LE COMTE (très ému.)
Et, en effet, il fut un père pour vous ?

LA BARONNE
Le père le plus respectueux. Mais je ne sais pourquoi je m'abandonne â ces souvenirs… Rendez-moi mon bracelet.

LE COMTE (à part.)
C'est un ange !

LA BARONNE
Mon Dieu ! qu'on est maladroite d'une seule main ! Venez à mon aide, monsieur le comte ! (Elle tend son bras nu au comte. — Le comte essaye de rattacher la bracelet.)
VOUS n'êtes pas plus adroit que moi.
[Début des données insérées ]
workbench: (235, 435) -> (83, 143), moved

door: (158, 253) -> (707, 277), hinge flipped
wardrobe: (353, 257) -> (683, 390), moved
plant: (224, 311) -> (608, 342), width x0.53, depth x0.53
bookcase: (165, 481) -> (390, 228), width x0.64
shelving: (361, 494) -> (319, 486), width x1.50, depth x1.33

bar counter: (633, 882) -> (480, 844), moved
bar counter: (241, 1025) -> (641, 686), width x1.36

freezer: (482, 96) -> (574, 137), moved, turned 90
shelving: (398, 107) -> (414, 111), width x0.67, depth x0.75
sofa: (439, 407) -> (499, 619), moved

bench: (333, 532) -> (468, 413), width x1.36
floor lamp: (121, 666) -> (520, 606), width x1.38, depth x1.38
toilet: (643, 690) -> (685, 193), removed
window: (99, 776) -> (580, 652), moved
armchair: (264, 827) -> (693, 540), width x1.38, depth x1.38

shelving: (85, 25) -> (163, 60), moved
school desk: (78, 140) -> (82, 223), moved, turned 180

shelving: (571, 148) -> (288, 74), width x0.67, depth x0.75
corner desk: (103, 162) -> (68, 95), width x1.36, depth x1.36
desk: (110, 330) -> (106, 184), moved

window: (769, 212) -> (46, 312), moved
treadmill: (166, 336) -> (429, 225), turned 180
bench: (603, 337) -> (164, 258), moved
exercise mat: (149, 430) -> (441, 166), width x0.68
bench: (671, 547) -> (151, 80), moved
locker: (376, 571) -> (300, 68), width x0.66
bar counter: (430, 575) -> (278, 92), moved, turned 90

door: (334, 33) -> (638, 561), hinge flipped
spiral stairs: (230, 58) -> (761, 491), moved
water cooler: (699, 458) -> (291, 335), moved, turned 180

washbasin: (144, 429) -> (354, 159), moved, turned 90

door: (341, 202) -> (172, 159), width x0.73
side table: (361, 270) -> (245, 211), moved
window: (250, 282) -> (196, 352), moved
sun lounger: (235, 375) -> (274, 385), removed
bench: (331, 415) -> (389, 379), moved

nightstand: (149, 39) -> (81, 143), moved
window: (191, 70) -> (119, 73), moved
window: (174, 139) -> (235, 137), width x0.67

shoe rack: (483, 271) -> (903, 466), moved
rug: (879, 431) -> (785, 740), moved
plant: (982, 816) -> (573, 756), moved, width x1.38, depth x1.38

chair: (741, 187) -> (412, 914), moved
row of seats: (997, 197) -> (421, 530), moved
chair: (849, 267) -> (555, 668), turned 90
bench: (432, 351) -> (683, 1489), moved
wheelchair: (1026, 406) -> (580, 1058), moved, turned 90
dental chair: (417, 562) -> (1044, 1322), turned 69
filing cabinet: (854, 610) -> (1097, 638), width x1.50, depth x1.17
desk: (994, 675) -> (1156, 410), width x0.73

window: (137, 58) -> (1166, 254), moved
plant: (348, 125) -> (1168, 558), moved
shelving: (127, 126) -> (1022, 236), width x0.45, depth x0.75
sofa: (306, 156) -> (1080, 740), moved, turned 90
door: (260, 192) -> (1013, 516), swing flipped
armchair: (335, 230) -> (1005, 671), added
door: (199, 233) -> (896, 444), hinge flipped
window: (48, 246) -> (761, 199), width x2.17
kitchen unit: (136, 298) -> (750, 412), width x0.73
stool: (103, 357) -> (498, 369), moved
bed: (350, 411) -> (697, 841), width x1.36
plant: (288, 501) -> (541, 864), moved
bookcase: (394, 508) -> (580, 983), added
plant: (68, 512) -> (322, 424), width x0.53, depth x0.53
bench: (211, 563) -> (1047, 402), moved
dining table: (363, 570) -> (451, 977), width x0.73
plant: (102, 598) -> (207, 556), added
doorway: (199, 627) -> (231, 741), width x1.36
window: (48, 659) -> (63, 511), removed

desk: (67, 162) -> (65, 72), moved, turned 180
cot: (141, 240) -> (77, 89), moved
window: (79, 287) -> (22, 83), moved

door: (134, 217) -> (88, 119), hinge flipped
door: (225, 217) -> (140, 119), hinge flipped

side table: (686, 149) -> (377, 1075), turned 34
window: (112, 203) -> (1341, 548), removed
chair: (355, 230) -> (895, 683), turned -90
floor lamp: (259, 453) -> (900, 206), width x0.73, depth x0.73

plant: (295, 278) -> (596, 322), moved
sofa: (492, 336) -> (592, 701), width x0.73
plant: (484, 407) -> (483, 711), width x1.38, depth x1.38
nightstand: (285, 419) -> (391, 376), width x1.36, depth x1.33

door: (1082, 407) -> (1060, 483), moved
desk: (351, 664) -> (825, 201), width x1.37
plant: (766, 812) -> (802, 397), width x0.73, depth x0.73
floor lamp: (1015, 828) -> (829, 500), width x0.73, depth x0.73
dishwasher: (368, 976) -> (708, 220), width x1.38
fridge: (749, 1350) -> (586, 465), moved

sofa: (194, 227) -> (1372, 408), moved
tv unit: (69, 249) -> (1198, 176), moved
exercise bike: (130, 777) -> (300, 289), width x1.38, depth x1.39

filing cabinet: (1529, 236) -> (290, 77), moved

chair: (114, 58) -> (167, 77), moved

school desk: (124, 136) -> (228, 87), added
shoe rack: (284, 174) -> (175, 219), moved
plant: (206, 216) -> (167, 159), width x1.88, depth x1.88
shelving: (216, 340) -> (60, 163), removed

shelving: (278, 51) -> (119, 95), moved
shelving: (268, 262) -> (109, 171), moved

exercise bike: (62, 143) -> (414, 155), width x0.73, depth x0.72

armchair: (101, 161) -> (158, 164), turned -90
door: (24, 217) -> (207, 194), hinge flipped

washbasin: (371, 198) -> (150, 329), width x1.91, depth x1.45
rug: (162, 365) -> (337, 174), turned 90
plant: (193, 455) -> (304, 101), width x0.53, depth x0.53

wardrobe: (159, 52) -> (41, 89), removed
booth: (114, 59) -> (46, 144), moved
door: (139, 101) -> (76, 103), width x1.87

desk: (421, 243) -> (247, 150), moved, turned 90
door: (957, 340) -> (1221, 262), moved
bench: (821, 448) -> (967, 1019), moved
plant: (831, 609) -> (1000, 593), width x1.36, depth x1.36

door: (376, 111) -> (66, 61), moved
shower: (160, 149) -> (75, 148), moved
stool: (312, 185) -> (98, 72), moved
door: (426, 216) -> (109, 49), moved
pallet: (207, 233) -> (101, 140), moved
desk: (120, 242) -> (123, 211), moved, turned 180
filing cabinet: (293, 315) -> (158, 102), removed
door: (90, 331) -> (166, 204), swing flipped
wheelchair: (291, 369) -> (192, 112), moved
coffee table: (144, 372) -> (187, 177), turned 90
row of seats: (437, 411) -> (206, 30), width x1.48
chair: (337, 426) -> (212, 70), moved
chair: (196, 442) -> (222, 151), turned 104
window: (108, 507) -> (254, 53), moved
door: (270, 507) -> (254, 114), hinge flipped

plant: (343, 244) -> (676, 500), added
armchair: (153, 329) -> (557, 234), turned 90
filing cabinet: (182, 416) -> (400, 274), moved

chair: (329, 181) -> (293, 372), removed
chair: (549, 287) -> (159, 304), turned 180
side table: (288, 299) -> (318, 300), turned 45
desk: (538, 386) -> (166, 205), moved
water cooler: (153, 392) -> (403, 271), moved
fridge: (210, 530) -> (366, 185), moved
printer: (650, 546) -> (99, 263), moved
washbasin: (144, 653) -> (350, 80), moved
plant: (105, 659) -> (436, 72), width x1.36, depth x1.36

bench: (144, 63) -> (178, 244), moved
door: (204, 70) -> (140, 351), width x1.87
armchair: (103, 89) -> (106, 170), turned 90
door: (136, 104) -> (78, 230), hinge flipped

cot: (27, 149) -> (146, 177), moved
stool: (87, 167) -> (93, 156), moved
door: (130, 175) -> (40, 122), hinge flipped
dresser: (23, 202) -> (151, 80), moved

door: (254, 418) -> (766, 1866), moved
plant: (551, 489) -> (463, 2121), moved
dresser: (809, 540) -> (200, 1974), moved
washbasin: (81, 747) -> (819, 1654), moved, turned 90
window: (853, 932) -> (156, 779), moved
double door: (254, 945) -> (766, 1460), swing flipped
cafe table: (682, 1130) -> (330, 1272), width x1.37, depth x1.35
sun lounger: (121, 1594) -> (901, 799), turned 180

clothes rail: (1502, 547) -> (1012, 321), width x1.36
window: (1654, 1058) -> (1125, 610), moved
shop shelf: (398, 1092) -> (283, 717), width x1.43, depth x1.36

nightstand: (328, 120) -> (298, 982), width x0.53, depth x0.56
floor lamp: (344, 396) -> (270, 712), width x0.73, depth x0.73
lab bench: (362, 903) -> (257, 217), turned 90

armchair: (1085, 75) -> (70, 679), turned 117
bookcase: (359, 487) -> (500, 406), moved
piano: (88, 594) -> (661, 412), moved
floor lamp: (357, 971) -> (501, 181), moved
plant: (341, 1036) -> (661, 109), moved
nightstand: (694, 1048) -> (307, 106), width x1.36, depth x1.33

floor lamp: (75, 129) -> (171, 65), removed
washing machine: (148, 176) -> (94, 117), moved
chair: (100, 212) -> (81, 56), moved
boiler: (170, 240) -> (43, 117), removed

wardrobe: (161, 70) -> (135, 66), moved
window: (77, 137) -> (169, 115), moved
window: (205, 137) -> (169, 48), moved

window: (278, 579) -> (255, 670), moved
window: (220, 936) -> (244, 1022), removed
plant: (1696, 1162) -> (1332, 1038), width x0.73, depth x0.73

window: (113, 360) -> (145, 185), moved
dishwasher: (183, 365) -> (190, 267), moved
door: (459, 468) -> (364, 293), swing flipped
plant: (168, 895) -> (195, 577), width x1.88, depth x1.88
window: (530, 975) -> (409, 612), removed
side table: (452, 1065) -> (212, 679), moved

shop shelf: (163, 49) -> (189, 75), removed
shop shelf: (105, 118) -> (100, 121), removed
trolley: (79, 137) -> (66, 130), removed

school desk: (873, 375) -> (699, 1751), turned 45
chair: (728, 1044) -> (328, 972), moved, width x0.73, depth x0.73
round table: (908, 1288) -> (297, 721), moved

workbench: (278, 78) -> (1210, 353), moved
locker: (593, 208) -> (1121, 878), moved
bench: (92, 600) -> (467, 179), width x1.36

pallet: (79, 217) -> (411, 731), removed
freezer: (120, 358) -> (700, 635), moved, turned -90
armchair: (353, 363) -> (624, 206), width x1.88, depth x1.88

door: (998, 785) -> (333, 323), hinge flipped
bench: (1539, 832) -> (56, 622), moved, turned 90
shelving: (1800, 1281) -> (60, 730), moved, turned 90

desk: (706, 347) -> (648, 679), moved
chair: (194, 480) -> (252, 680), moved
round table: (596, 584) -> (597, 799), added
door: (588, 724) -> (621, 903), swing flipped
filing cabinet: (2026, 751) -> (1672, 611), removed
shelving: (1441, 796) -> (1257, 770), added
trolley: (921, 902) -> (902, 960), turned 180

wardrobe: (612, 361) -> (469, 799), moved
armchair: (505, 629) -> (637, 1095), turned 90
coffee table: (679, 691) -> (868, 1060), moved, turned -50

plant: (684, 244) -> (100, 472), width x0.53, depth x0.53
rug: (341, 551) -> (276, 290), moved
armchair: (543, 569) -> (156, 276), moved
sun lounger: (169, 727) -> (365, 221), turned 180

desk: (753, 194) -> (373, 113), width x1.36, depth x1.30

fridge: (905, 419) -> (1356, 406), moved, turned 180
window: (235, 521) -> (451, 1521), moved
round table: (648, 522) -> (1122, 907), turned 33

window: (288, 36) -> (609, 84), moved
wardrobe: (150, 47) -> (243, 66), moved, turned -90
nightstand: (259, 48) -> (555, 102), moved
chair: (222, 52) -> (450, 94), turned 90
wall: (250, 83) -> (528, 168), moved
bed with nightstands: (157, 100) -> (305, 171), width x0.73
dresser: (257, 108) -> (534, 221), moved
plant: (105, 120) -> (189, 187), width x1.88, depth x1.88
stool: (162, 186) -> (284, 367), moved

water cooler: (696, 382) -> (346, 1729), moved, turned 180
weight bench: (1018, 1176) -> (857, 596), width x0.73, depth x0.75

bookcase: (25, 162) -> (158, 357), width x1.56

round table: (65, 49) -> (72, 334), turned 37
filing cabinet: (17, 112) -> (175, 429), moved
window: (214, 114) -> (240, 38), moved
Voyons si nous en viendrons à bout avec trois mains. (Elle aide le comte. Leurs yeux se rencontrent; le comte éperdu se détourne. — A part.)
Pauvre garçon! qu'on vienne maintenant lui faire des histoires sur mon compte, on sera bien reçu ! (Haut.)
Accompagnerez-vous votre future chez moi ce soir ?

LE COMTE
Ma future ?

LA BARONNE
Je le veux. Je n'ai jamais été heureuse; mais j'aime le bonheur des autres. Ce doit être charmant, l'éclosion d'un amour pur dans une jeune âme. Mademoiselle Fernande doit vous adorer.

LE COMTE
Si elle aime quelqu'un…

LA BARONNE (vivement.)
Ce n'est pas vous ? qui donc ?

LE COMTE (revenant à lui.)
Personne. Je, voulais dire qu'elle m'épouse pour se marier.

LA BARONNE (à part.)
Il y a quelqu'un… Je saurai qui. (Haut.)
Et à quand le mariage?

LE COMTE (tristement.)
Le premier ban sera publié demain, et je vais tout à l'heure acheter la corbeille.

LA BARONNE (à part.)
On a vu manquer des affaires plus avancées. (Haut.)
Il ne me reste plus qu'à vous féliciter.